Although differences can be identified microscopically, but other differentiation of tumour types rests on immunohistochemical markers which shows, CK positivity in SNUC; NS positivity in ONB; CK, p63 positivity in NPC and S-100 positivity in MMM
Overall prognostic outcome of SNUC is poor. An aggressive approach using surgery, platinium chemo and radiation offer greatest chance of locoregional control and survival. Death occurs within short periods. It is an aggressive neoplasm. Frierson et al. report a mean survival of 4 months with no disease free patients . Other studies report mean survival under 18 months with 5 yr survival in less than 20% cases [4-6]. Local recurrence is common and is the major cause of morbidity and mortality.Unfortunately in our case too patient survived only 4 months after the diagnosis even after receiving cobalt teletherapy.
Sinonasal undifferentiated carcinoma is a very rare tumour with fewer than 100 reported cases.
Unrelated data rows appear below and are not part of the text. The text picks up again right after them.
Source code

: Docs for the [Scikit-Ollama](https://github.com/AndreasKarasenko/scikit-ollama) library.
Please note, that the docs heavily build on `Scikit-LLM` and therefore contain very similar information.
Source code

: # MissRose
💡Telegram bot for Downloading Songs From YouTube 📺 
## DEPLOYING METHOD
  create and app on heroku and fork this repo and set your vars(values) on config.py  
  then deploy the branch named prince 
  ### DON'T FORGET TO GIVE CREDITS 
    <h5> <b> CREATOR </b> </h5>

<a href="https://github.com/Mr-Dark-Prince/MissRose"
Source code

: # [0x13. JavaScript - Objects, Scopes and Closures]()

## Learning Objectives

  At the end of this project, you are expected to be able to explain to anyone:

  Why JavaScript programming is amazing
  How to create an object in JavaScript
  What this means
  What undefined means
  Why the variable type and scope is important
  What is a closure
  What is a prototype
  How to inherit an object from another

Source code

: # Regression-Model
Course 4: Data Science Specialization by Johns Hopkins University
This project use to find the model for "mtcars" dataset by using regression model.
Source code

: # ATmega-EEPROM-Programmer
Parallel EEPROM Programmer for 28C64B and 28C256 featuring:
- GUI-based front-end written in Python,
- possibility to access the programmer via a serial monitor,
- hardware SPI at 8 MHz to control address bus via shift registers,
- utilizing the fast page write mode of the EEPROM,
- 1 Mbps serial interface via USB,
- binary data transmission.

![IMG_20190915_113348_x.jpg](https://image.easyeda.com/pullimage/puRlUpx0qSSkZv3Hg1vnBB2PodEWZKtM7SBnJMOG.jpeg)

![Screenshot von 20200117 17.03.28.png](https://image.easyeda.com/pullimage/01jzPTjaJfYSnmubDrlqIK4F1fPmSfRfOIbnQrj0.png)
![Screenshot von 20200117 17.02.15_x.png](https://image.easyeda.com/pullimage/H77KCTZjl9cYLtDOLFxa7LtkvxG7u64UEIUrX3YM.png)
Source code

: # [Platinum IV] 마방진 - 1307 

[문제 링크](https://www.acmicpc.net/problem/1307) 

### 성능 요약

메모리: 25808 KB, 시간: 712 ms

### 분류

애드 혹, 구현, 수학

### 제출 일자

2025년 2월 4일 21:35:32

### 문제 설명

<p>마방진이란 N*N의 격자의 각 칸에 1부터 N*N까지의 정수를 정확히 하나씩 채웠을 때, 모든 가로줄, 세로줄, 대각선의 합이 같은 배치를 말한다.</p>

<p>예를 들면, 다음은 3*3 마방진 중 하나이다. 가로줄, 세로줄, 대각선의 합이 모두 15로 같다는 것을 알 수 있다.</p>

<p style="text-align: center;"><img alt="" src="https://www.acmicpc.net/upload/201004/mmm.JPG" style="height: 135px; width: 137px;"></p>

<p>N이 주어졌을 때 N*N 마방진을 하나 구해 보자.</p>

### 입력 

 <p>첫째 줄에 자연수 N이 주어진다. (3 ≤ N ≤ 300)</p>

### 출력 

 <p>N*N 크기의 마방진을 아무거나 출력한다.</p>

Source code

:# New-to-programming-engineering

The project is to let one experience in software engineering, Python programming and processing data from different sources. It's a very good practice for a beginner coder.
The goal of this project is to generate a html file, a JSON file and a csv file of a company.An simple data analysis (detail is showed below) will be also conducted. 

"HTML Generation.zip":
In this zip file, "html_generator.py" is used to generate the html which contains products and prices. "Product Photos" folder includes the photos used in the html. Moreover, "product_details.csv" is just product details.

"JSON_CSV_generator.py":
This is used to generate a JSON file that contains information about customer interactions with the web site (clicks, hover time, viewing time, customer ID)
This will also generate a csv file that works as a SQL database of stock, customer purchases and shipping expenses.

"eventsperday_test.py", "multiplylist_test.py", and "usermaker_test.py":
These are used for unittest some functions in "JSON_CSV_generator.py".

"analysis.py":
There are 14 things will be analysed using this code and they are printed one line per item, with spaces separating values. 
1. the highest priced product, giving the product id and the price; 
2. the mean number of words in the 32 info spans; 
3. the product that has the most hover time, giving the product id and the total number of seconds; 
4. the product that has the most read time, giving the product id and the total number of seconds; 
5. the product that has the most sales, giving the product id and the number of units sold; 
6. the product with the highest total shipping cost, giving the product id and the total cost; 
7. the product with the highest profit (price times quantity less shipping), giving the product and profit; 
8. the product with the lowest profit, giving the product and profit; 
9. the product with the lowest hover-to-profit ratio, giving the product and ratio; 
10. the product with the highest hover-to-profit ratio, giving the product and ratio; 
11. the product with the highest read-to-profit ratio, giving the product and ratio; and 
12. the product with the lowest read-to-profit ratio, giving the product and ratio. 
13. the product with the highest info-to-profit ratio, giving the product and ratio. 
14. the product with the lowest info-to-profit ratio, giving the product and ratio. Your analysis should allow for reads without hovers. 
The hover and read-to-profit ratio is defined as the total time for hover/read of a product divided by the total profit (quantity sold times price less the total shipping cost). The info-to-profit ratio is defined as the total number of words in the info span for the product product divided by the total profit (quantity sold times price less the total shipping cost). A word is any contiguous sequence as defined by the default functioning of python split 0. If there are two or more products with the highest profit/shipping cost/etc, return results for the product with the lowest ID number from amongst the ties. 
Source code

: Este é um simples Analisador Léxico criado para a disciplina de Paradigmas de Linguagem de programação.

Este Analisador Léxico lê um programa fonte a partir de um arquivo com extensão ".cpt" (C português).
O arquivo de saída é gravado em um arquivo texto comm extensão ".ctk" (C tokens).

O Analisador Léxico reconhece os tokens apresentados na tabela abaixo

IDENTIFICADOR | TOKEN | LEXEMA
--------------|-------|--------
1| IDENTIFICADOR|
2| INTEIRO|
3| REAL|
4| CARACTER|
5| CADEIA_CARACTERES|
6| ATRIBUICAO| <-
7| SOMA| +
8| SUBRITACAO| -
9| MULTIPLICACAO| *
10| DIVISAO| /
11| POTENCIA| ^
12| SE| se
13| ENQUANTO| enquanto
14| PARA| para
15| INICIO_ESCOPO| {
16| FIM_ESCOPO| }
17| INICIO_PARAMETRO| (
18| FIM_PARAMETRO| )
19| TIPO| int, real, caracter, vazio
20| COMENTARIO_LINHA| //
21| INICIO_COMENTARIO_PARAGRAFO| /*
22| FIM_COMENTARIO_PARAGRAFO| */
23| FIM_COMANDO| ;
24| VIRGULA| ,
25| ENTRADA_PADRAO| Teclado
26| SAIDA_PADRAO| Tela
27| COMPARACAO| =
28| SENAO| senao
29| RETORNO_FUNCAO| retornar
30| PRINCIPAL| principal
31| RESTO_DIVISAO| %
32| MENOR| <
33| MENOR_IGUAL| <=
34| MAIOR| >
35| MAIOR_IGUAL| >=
SNUC arises from the Schneiderian epithelium and presents with overlapping clinical and pathologic finding. In limited biopsy material differentiation of the tumour types may be challenging. In our case too diverse histopathological diagnosis was made in the single tumour as TCC (September 2014) and SNUC (April 2015, final diagnosis) when section was taken from fully resected sinonasal mass. The picture was consistent with Inflammatory Polyp (March 2015) on punched biopsy specimen was examined.
So, correct diagnosis necessitates use of adjunct studies like IHC that plays prime role in the diagnosis.